**Aim of the task:**
All of the data below is to be repeated exactly, except for the pictures.

**Data records:**
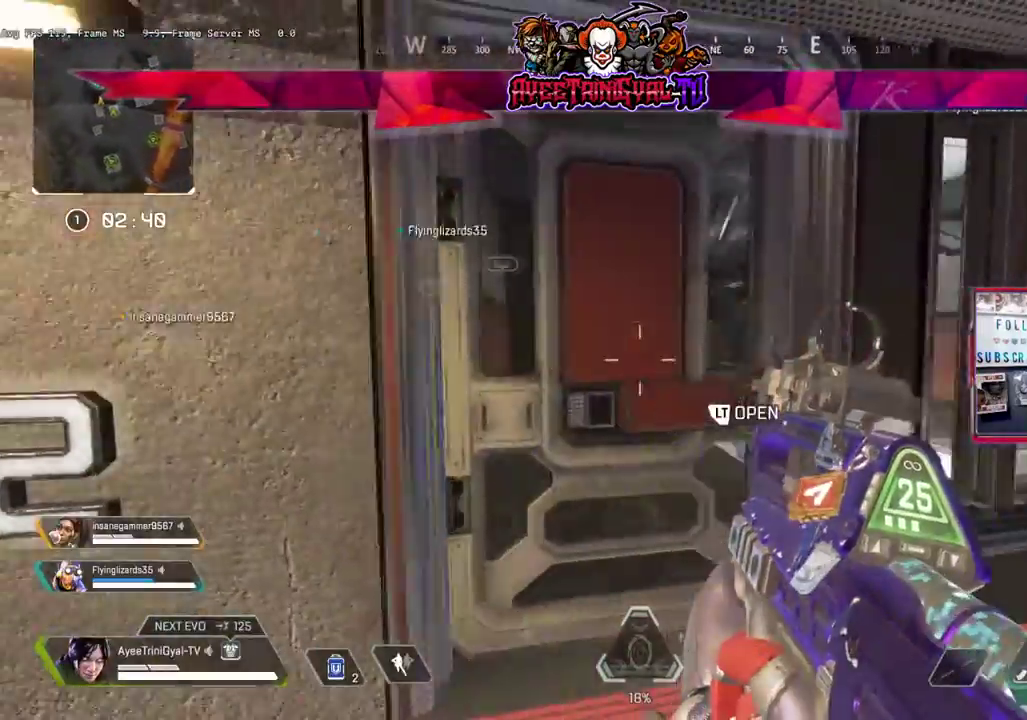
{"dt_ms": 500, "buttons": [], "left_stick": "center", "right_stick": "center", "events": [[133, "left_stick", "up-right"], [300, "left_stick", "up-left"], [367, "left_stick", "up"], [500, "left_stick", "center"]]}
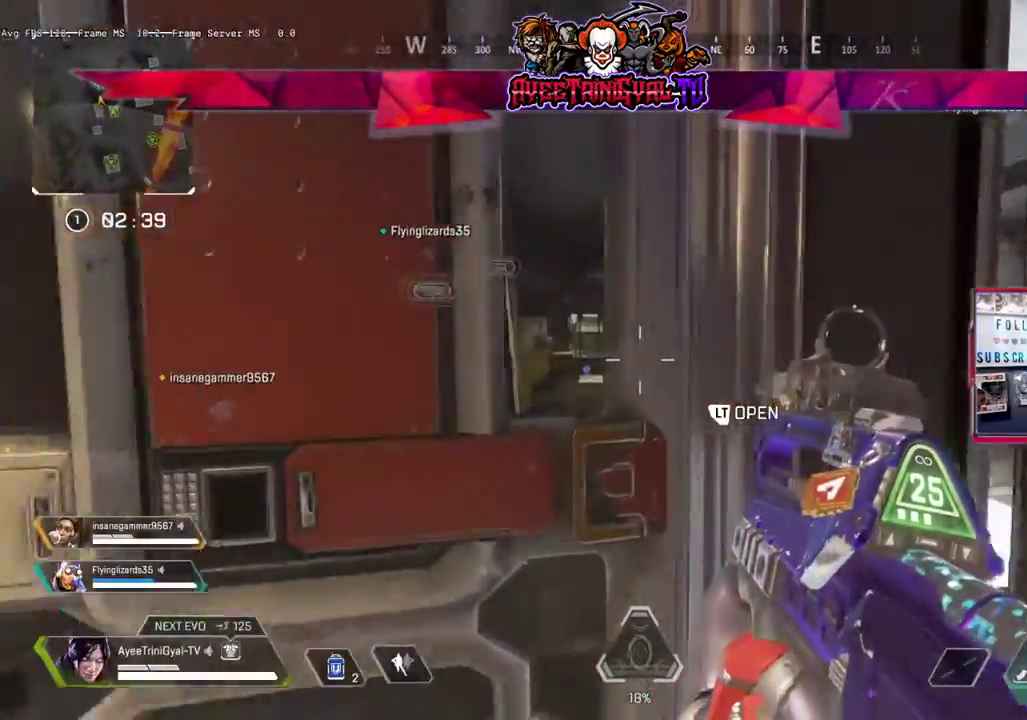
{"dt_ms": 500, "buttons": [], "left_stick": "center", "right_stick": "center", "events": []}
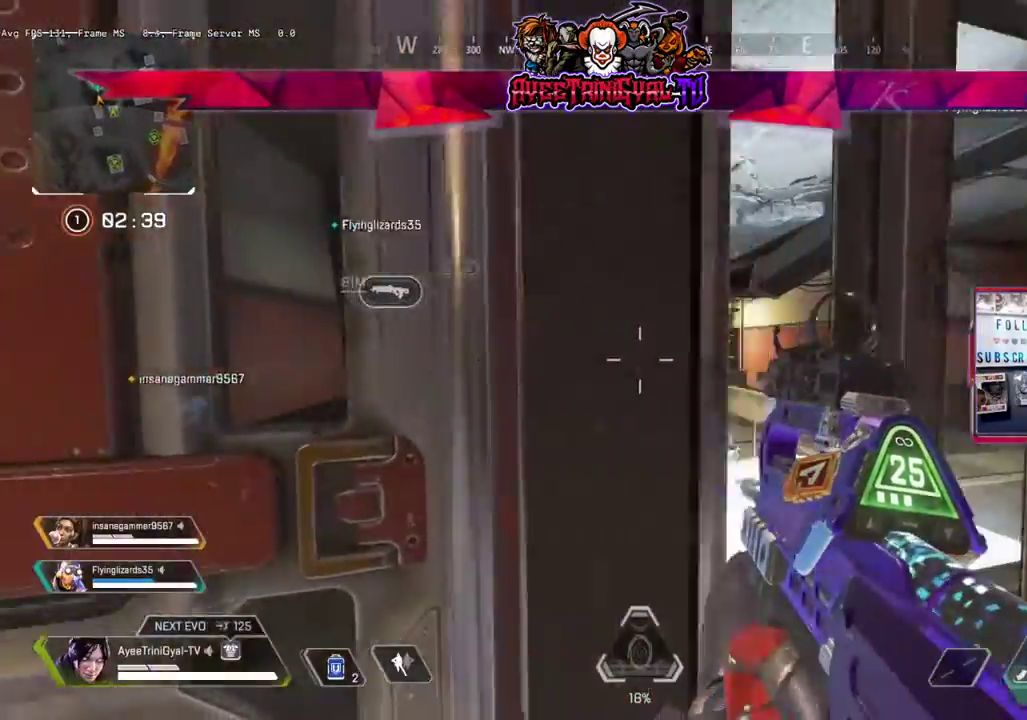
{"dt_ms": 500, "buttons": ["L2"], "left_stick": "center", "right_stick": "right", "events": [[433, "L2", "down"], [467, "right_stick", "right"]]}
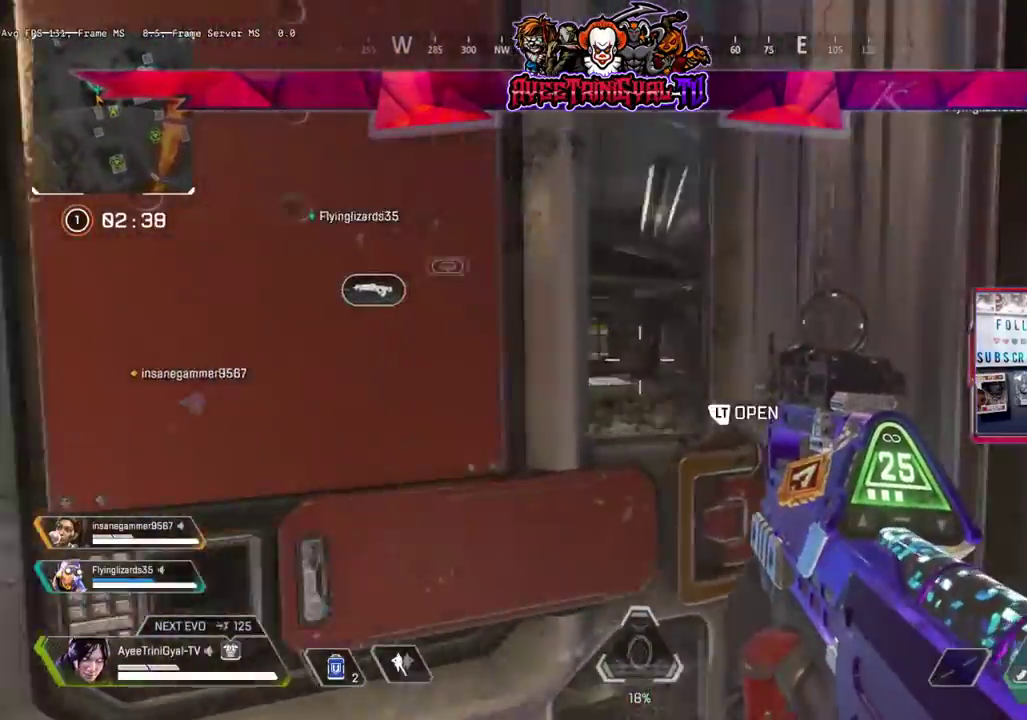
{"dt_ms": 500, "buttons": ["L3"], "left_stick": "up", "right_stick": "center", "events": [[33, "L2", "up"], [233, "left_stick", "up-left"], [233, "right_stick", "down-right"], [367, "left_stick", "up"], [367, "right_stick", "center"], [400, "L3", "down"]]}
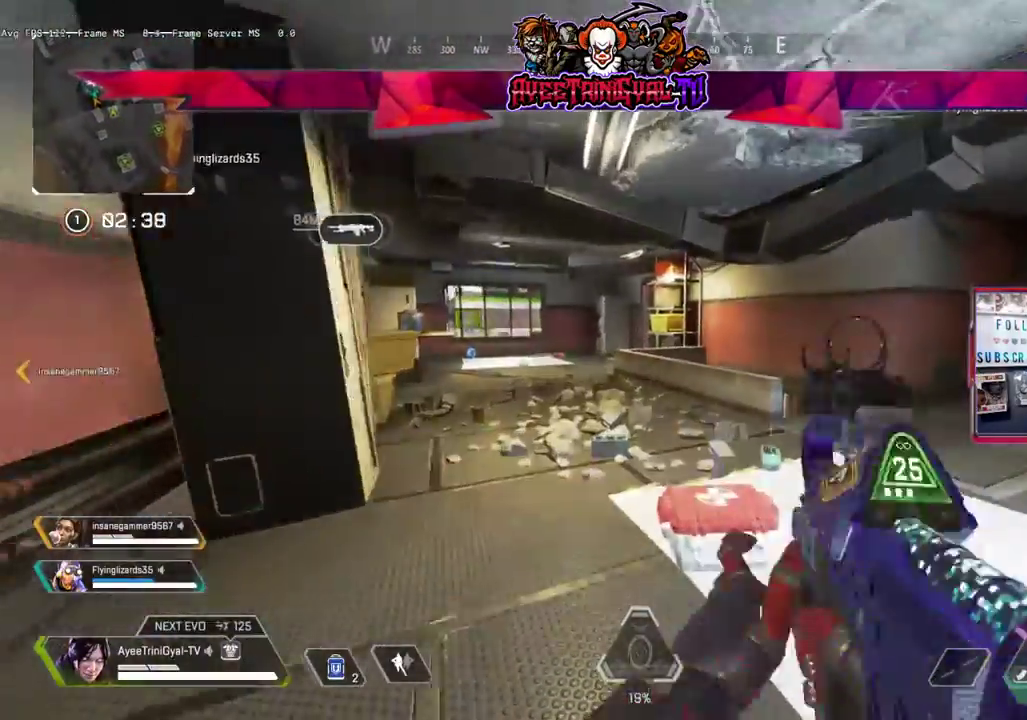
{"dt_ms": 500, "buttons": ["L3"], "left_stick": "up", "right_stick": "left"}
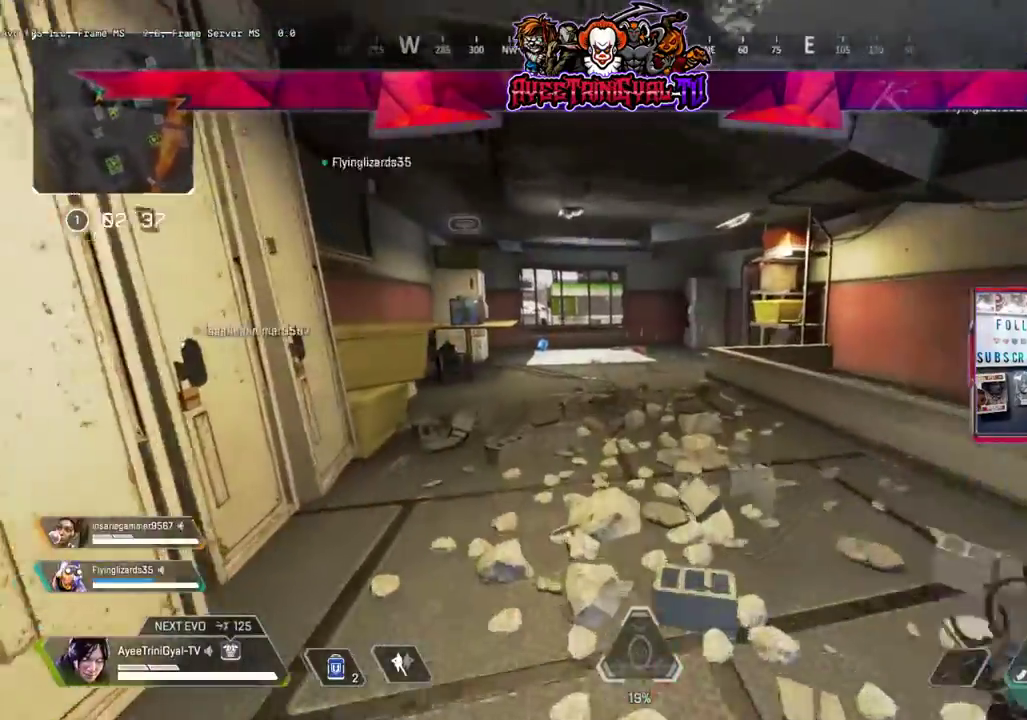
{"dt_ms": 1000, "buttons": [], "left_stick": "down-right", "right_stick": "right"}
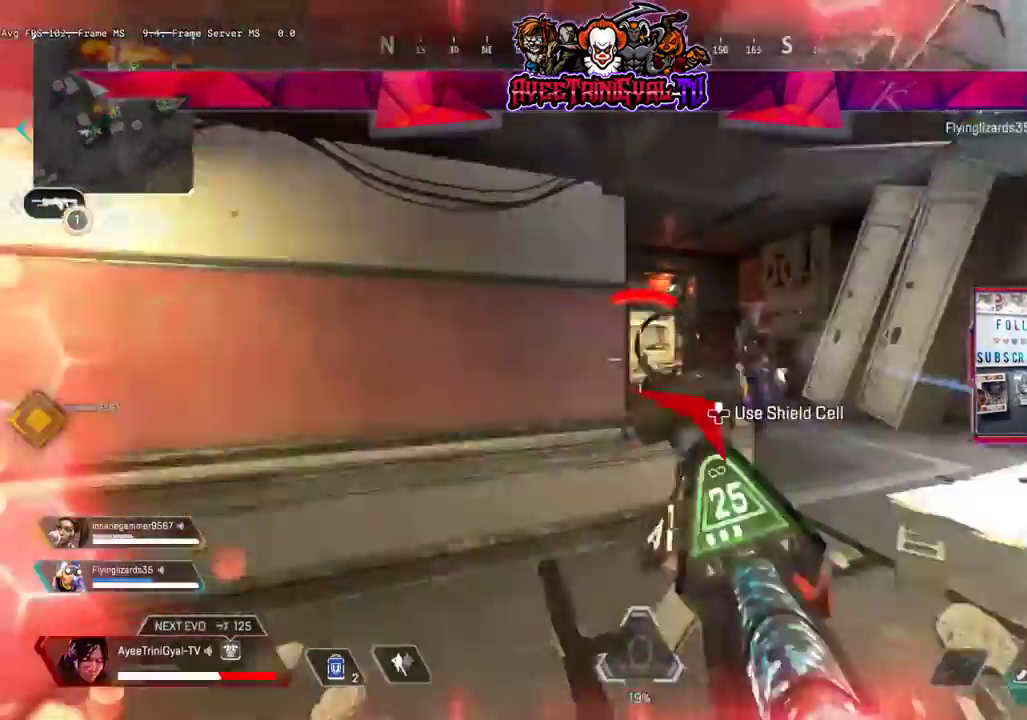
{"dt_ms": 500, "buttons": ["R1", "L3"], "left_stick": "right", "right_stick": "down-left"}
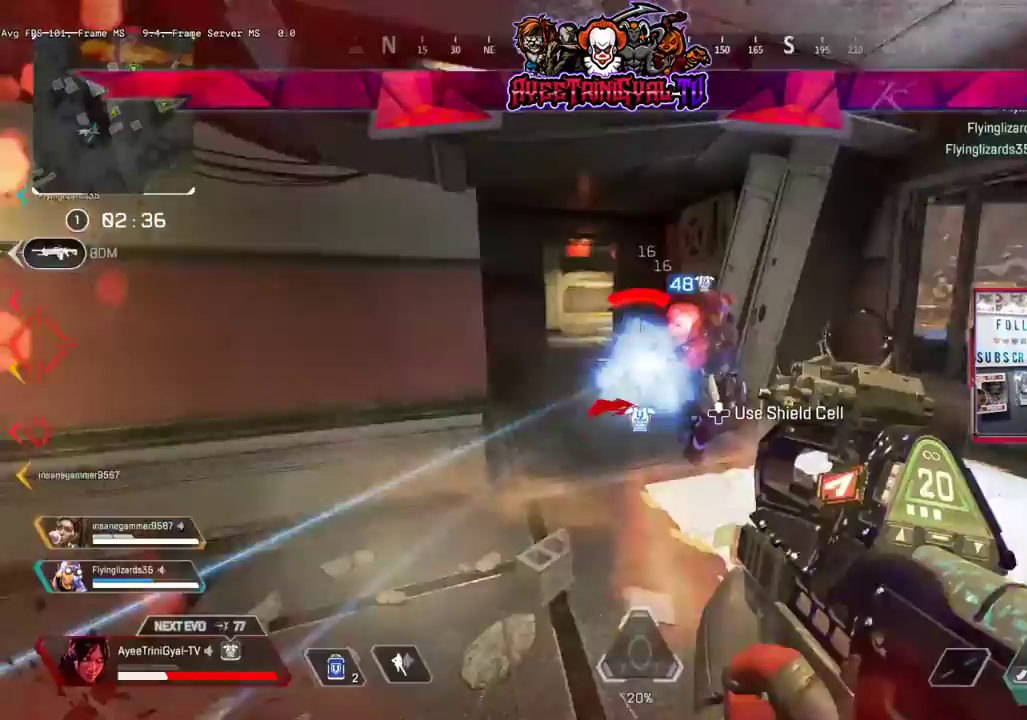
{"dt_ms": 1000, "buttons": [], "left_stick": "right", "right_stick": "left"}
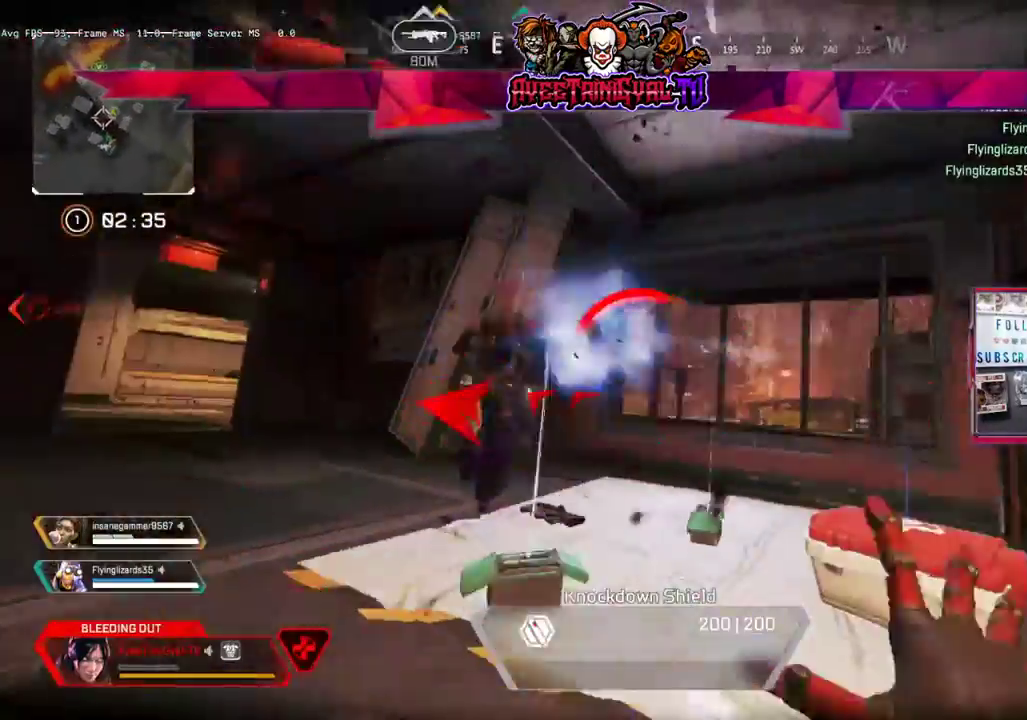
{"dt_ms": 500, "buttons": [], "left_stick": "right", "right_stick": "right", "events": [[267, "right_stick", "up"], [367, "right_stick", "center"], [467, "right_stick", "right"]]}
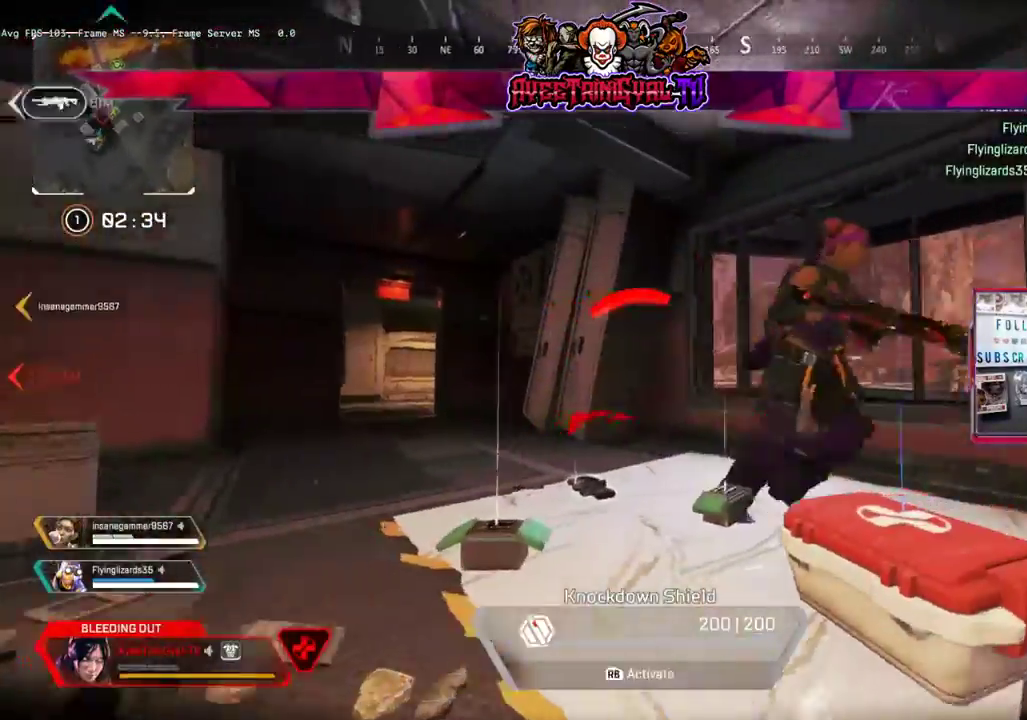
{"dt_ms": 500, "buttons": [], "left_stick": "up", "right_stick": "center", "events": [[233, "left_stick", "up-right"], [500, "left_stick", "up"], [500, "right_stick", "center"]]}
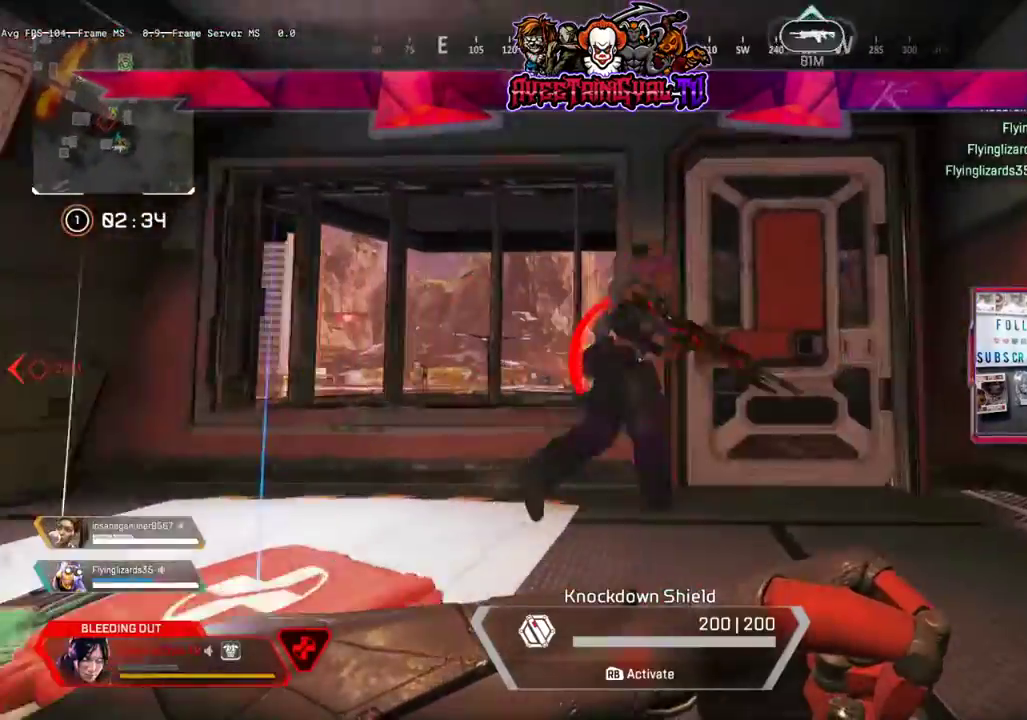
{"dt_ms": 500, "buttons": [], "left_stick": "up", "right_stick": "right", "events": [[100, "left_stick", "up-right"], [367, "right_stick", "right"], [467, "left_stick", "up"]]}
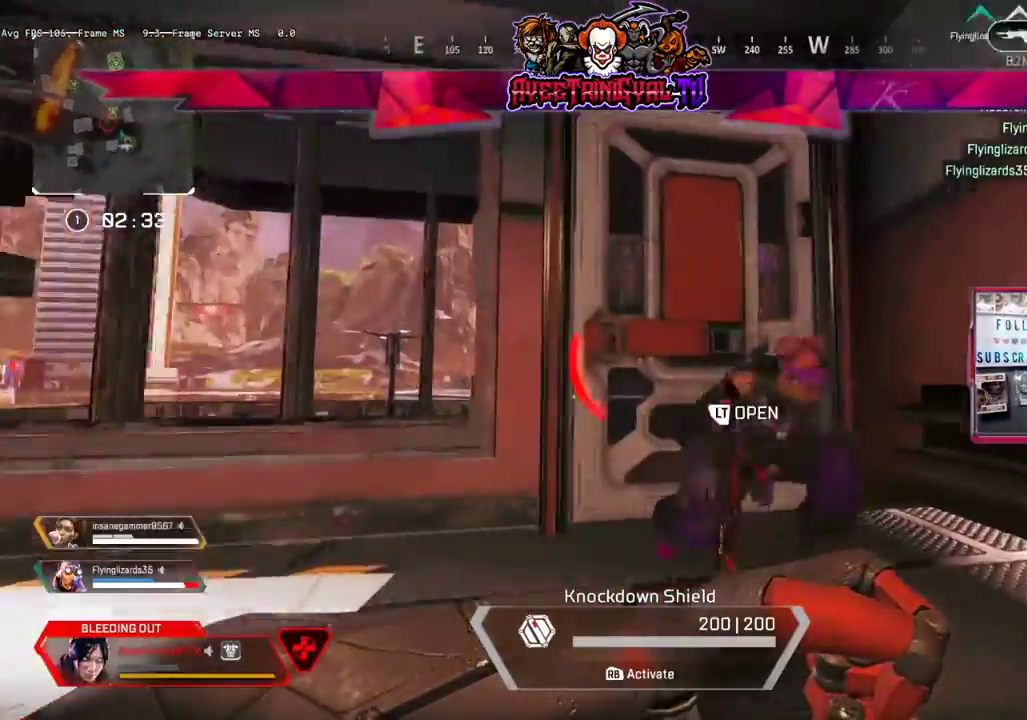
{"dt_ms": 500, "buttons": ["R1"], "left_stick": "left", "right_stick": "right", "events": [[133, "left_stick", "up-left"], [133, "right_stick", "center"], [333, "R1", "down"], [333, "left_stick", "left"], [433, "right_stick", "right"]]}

**Solution for this exercise:**
{"dt_ms": 500, "buttons": [], "left_stick": "center", "right_stick": "center", "events": [[133, "left_stick", "up-right"], [300, "left_stick", "up-left"], [367, "left_stick", "up"], [500, "left_stick", "center"]]}
{"dt_ms": 500, "buttons": [], "left_stick": "center", "right_stick": "center", "events": []}
{"dt_ms": 500, "buttons": ["L2"], "left_stick": "center", "right_stick": "right", "events": [[433, "L2", "down"], [467, "right_stick", "right"]]}
{"dt_ms": 500, "buttons": ["L3"], "left_stick": "up", "right_stick": "center", "events": [[33, "L2", "up"], [233, "left_stick", "up-left"], [233, "right_stick", "down-right"], [367, "left_stick", "up"], [367, "right_stick", "center"], [400, "L3", "down"]]}
{"dt_ms": 500, "buttons": ["L3"], "left_stick": "up", "right_stick": "left"}
{"dt_ms": 1000, "buttons": [], "left_stick": "down-right", "right_stick": "right"}
{"dt_ms": 500, "buttons": ["R1", "L3"], "left_stick": "right", "right_stick": "down-left"}
{"dt_ms": 1000, "buttons": [], "left_stick": "right", "right_stick": "left"}
{"dt_ms": 500, "buttons": [], "left_stick": "right", "right_stick": "right", "events": [[267, "right_stick", "up"], [367, "right_stick", "center"], [467, "right_stick", "right"]]}
{"dt_ms": 500, "buttons": [], "left_stick": "up", "right_stick": "center", "events": [[233, "left_stick", "up-right"], [500, "left_stick", "up"], [500, "right_stick", "center"]]}
{"dt_ms": 500, "buttons": [], "left_stick": "up", "right_stick": "right", "events": [[100, "left_stick", "up-right"], [367, "right_stick", "right"], [467, "left_stick", "up"]]}
{"dt_ms": 500, "buttons": ["R1"], "left_stick": "left", "right_stick": "right", "events": [[133, "left_stick", "up-left"], [133, "right_stick", "center"], [333, "R1", "down"], [333, "left_stick", "left"], [433, "right_stick", "right"]]}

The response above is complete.